* [Perguntas]:
a. Transcreva do texto sobre os Mighty Ducks o trecho que começa em "Os Ducks não" e termina em "Hollywood em realidade.".
b. Diga, com base no texto sobre os Mighty Ducks, se cada afirmação está de acordo com ele (sim ou não) e cite as palavras que decidem: (i) os Mighty Ducks derrotaram o Dallas Stars por 4-2; (ii) o Detroit Red Wings era o primeiro colocado na conferência; (iii) o autor acha que os Ducks devem sair conformados.
c. Dê continuidade ao texto sobre os Mighty Ducks, começando logo após a última frase apresentada.

Por
Marcelo Constantino
Sem essa de que o Anaheim Mighty Ducks é um time vitorioso por ter chegado
aonde chegou. Não é. Isso é consolo. A coroação, por mais espetacular
que tenham sido os playoffs deste time -- e como foram! -- era título
da Stanley Cup. Infelizmente, toda a beleza da trajetória deste time
irá se apagar com o tempo. Os títulos sempre se solidificam na história,
os vices raramente.
Os Mighty Ducks devem sair orgulhosos desta temporada? Sem qualquer
sombra de dúvida. Mesmo derrotados, eles chegaram onde ninguém, absolutamente
ninguém, jamais imaginaria. "Anaheim Mighty Ducks, finais da Stanley
Cup? Só em filme da Disney", é o que qualquer um diria antes dos playoffs
deste ano.
Os Ducks não podem é sair conformados. O título era o grande gol, o
grande fecho, a chegada ao paraíso, a transformação de uma história
de filme de Hollywood em realidade.
Por que eles deveriam dar-se por satisfeitos por terem chegado ao jogo
7 contra os favoritíssimos Devils? Isso depois de uma campanha memorável
em que bateram o campeão Detroit Red Wings, segundo colocado na conferência,
por histriônicos 4-0, Dallas Stars, primeiro colocado na conferência,
por 4-2 e o surpreendente Minnesota Wild, por 4-0. Sim, é um conjunto
de fatores que deixaria qualquer azarão orgulhosíssimo. E deve deixar
mesmo. Mas agora é tudo consolação para um time que perdeu a final.

* [Os dados]:
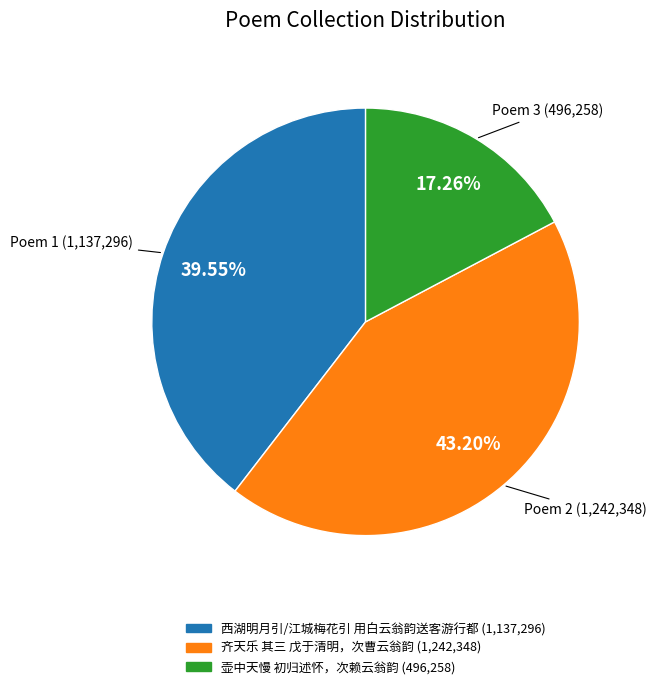

Does 壶中天慢 初归述怀，次赖云翁韵 account for over 50% of the chart?

No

* [Exercícios resolvidos]:
a.
Os Ducks não podem é sair conformados. O título era o grande gol, o
grande fecho, a chegada ao paraíso, a transformação de uma história
de filme de Hollywood em realidade.

b.
(i) Sim: "Dallas Stars, primeiro colocado na conferência, por 4-2".
(ii) Não: "o campeão Detroit Red Wings, segundo colocado na conferência".
(iii) Não: "Os Ducks não podem é sair conformados."

c.
Triste final, apesar de tudo. Triste porque todos acreditavam que era
possível chegar lá. Todos. Não era como outros azarões do passado que
fizeram apenas figuração nas finais. O Anaheim podia ser campeão, chegou
ao jogo 7. Não era só esperança, havia sobretudo confiança. E sonho.
Um sonho inesperado que estava logo ali adiante.
Para mim, a mais definitiva imagem da tristeza da derrota estava na
cara de Jean-Sébastien Giguere após o jogo. Estacionado em seu gol,
Giguere chorava. Não havia ombro que o amparasse, não havia Troféu Conn
Smythe que o amparasse. Era o final lacrimejante do filme.
O goleiro-sensação desses playoffs fez uma pós-temporada absurdamente
fenomenal até as finais, quando sucumbiu à experiência daquele que é
o melhor goleiro da atualidade, Martin Brodeur. Nitidamente nervoso,
Giguere deu vários rebotes na série, e uma considerável parte deles
veio parar dentro do seu gol. Brodeur obteve três shutouts nas finais.
E daí? O Conn Smythe já era de Giguere de qualquer forma, antes mesmo
das finais começarem. O impressionante conjunto da obra já havia selado.
Muito embora Jiggy afirme, evidentemente, que trocaria quantos Conn
Smythes fossem por uma Stanley Cup, a justiça foi feita. Ao longo dos
playoffs absolutamente nenhum jogador foi mais importante para o próprio
time do que Giguere, que foi o quinto jogador na história a receber
o troféu estando no time que foi derrotado.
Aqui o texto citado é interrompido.